» **YOUR INSTRUCTIONS**
Copy the lines below exactly, starting with the first and finishing with the one holding "Texas Dream Act."; do not copy the pictures.

(Extracted page text data)

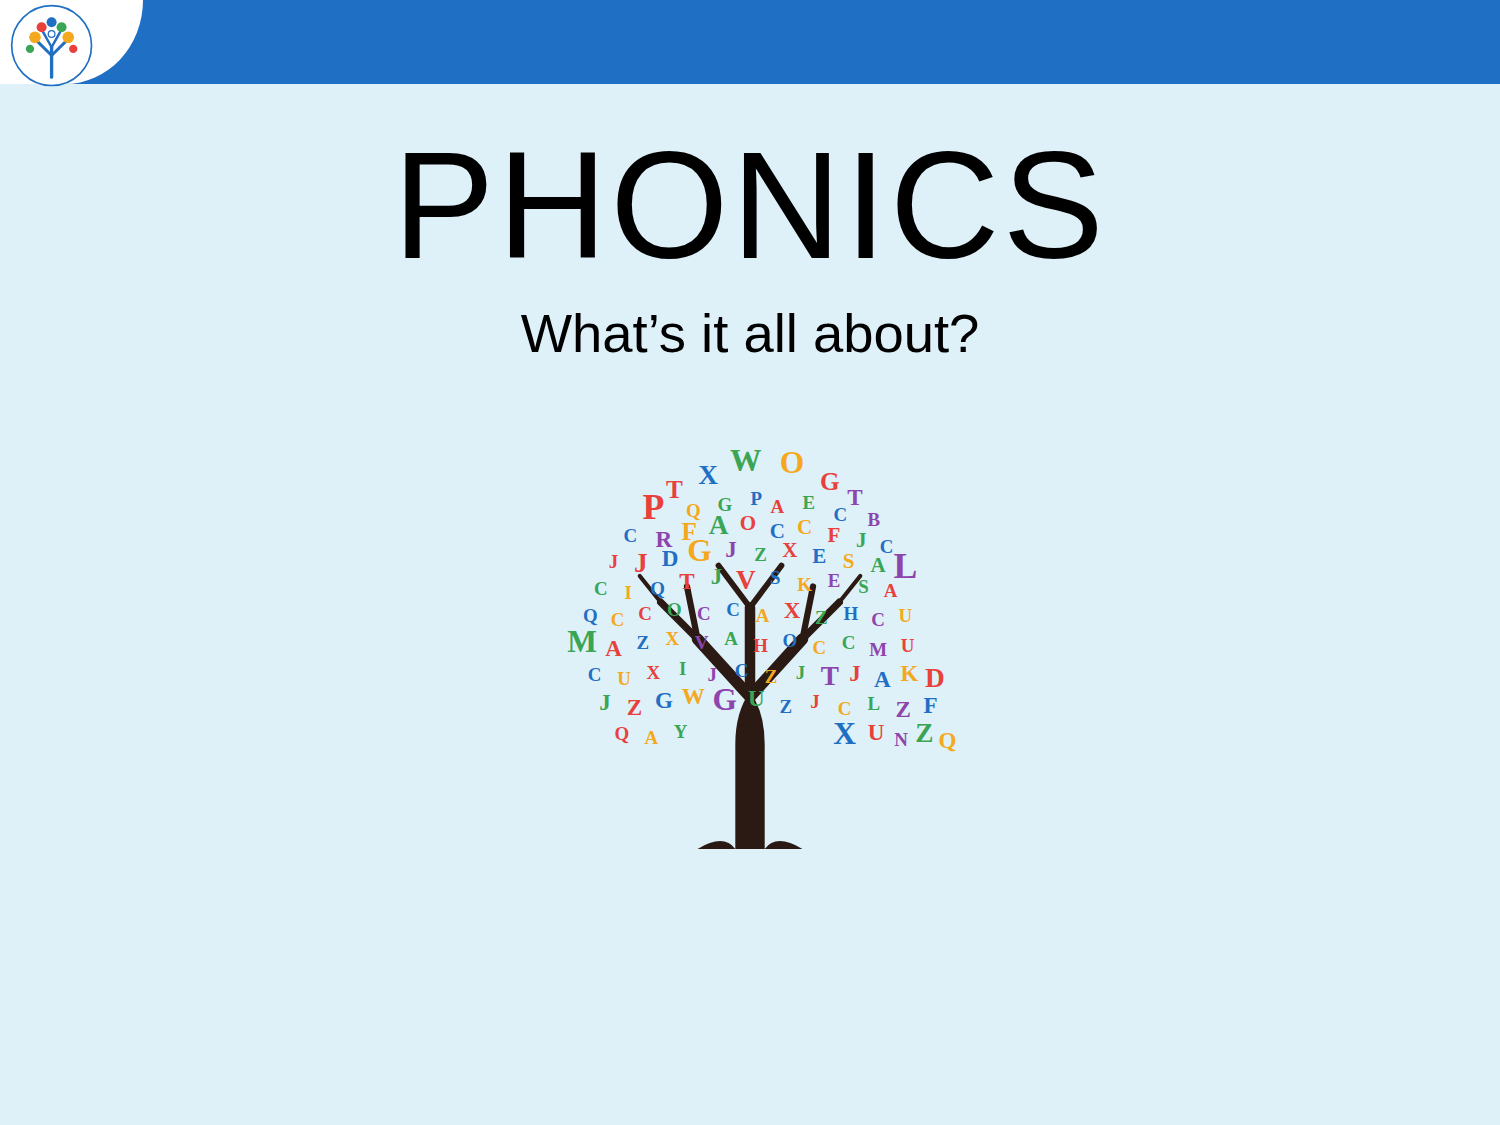PHONICS
What’s it all about?
W O X G T T P Q G P A E C B C R F A O C C F J C J J D G J Z X E S A L C I Q T J V S K E S A Q C C O C C A X Z H C U M A Z X V A H O C C M U C U X I J C Z J T J A K D J Z G W G U Z J C L Z F Q A Y X U N Z Q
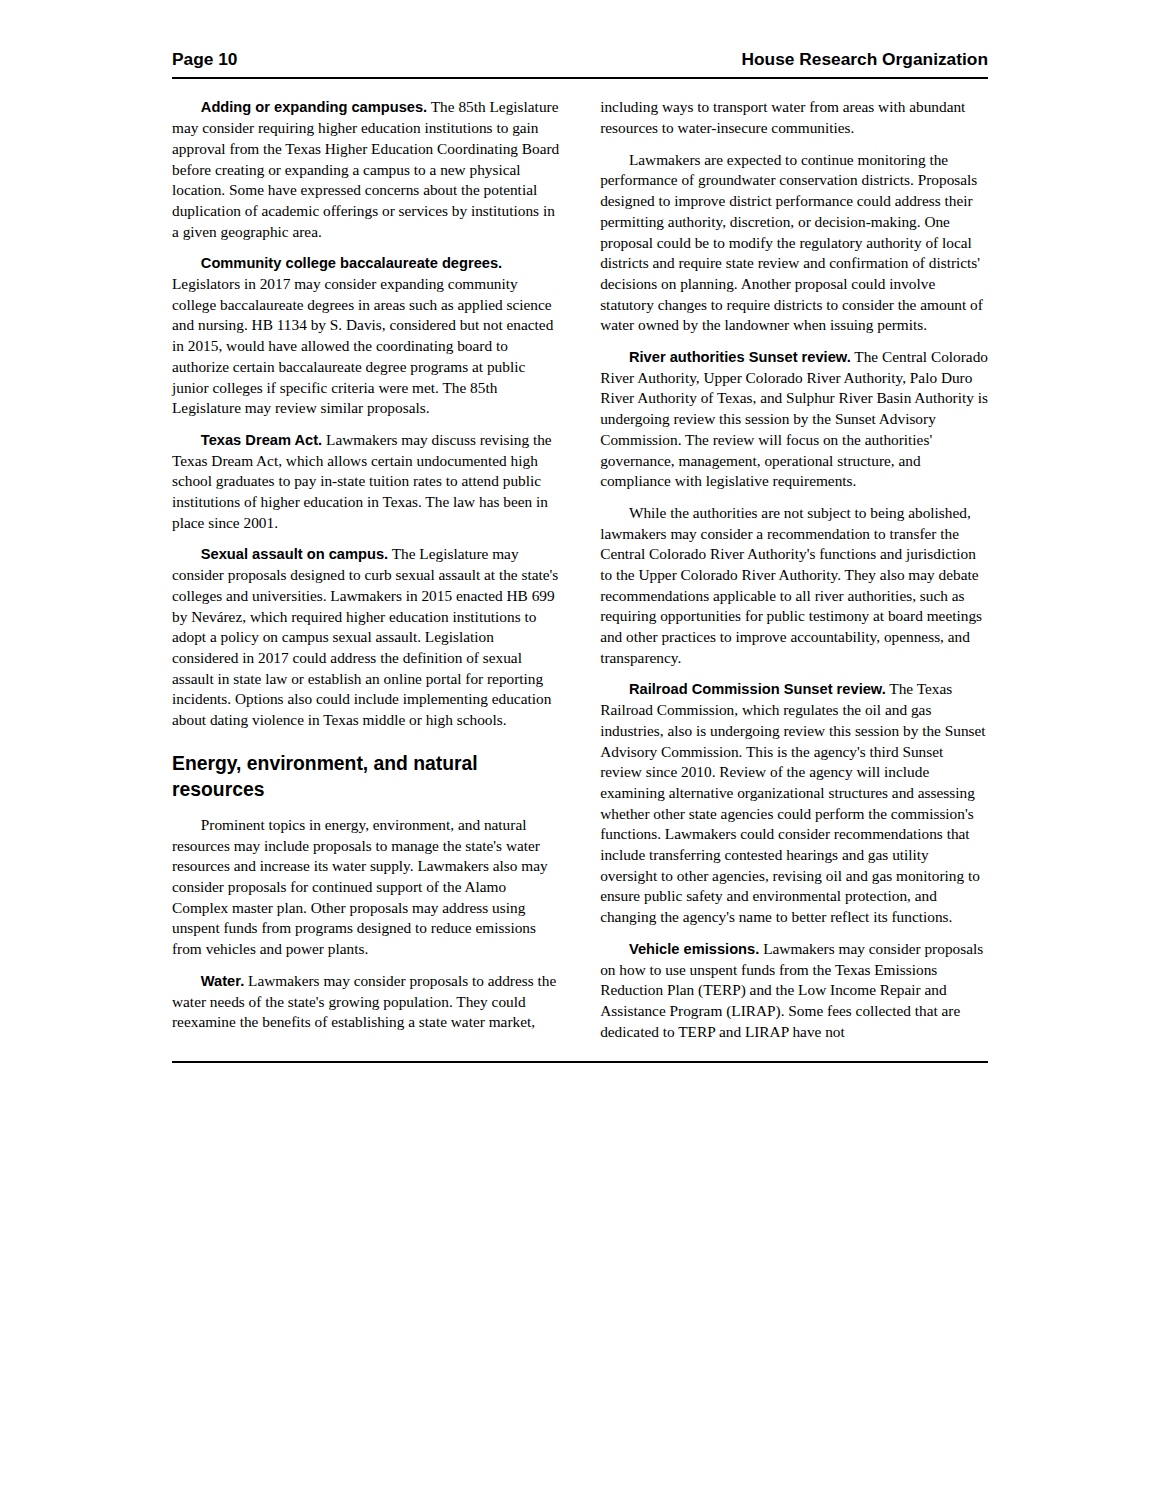Page 10 House Research Organization
Adding or expanding campuses. The 85th Legislature may consider requiring higher education institutions to gain approval from the Texas Higher Education Coordinating Board before creating or expanding a campus to a new physical location. Some have expressed concerns about the potential duplication of academic offerings or services by institutions in a given geographic area.
Community college baccalaureate degrees. Legislators in 2017 may consider expanding community college baccalaureate degrees in areas such as applied science and nursing. HB 1134 by S. Davis, considered but not enacted in 2015, would have allowed the coordinating board to authorize certain baccalaureate degree programs at public junior colleges if specific criteria were met. The 85th Legislature may review similar proposals.
Texas Dream Act. Lawmakers may discuss revising the Texas Dream Act, which allows certain undocumented high school graduates to pay in-state tuition rates to attend public institutions of higher education in Texas. The law has been in place since 2001.
Sexual assault on campus. The Legislature may consider proposals designed to curb sexual assault at the state's colleges and universities. Lawmakers in 2015 enacted HB 699 by Nevárez, which required higher education institutions to adopt a policy on campus sexual assault. Legislation considered in 2017 could address the definition of sexual assault in state law or establish an online portal for reporting incidents. Options also could include implementing education about dating violence in Texas middle or high schools.
Energy, environment, and natural resources
Prominent topics in energy, environment, and natural resources may include proposals to manage the state's water resources and increase its water supply. Lawmakers also may consider proposals for continued support of the Alamo Complex master plan. Other proposals may address using unspent funds from programs designed to reduce emissions from vehicles and power plants.
Water. Lawmakers may consider proposals to address the water needs of the state's growing population. They could reexamine the benefits of establishing a state water market, including ways to transport water from areas with abundant resources to water-insecure communities.
Lawmakers are expected to continue monitoring the performance of groundwater conservation districts. Proposals designed to improve district performance could address their permitting authority, discretion, or decision-making. One proposal could be to modify the regulatory authority of local districts and require state review and confirmation of districts' decisions on planning. Another proposal could involve statutory changes to require districts to consider the amount of water owned by the landowner when issuing permits.
River authorities Sunset review. The Central Colorado River Authority, Upper Colorado River Authority, Palo Duro River Authority of Texas, and Sulphur River Basin Authority is undergoing review this session by the Sunset Advisory Commission. The review will focus on the authorities' governance, management, operational structure, and compliance with legislative requirements.
While the authorities are not subject to being abolished, lawmakers may consider a recommendation to transfer the Central Colorado River Authority's functions and jurisdiction to the Upper Colorado River Authority. They also may debate recommendations applicable to all river authorities, such as requiring opportunities for public testimony at board meetings and other practices to improve accountability, openness, and transparency.
Railroad Commission Sunset review. The Texas Railroad Commission, which regulates the oil and gas industries, also is undergoing review this session by the Sunset Advisory Commission. This is the agency's third Sunset review since 2010. Review of the agency will include examining alternative organizational structures and assessing whether other state agencies could perform the commission's functions. Lawmakers could consider recommendations that include transferring contested hearings and gas utility oversight to other agencies, revising oil and gas monitoring to ensure public safety and environmental protection, and changing the agency's name to better reflect its functions.
Vehicle emissions. Lawmakers may consider proposals on how to use unspent funds from the Texas Emissions Reduction Plan (TERP) and the Low Income Repair and Assistance Program (LIRAP). Some fees collected that are dedicated to TERP and LIRAP have not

» **RESPONSE BELOW**
PHONICS
What’s it all about?
W O X G T T P Q G P A E C B C R F A O C C F J C J J D G J Z X E S A L C I Q T J V S K E S A Q C C O C C A X Z H C U M A Z X V A H O C C M U C U X I J C Z J T J A K D J Z G W G U Z J C L Z F Q A Y X U N Z Q
Page 10 House Research Organization
Adding or expanding campuses. The 85th Legislature may consider requiring higher education institutions to gain approval from the Texas Higher Education Coordinating Board before creating or expanding a campus to a new physical location. Some have expressed concerns about the potential duplication of academic offerings or services by institutions in a given geographic area.
Community college baccalaureate degrees. Legislators in 2017 may consider expanding community college baccalaureate degrees in areas such as applied science and nursing. HB 1134 by S. Davis, considered but not enacted in 2015, would have allowed the coordinating board to authorize certain baccalaureate degree programs at public junior colleges if specific criteria were met. The 85th Legislature may review similar proposals.
Texas Dream Act. Lawmakers may discuss revising the Texas Dream Act, which allows certain undocumented high school graduates to pay in-state tuition rates to attend public institutions of higher education in Texas. The law has been in place since 2001.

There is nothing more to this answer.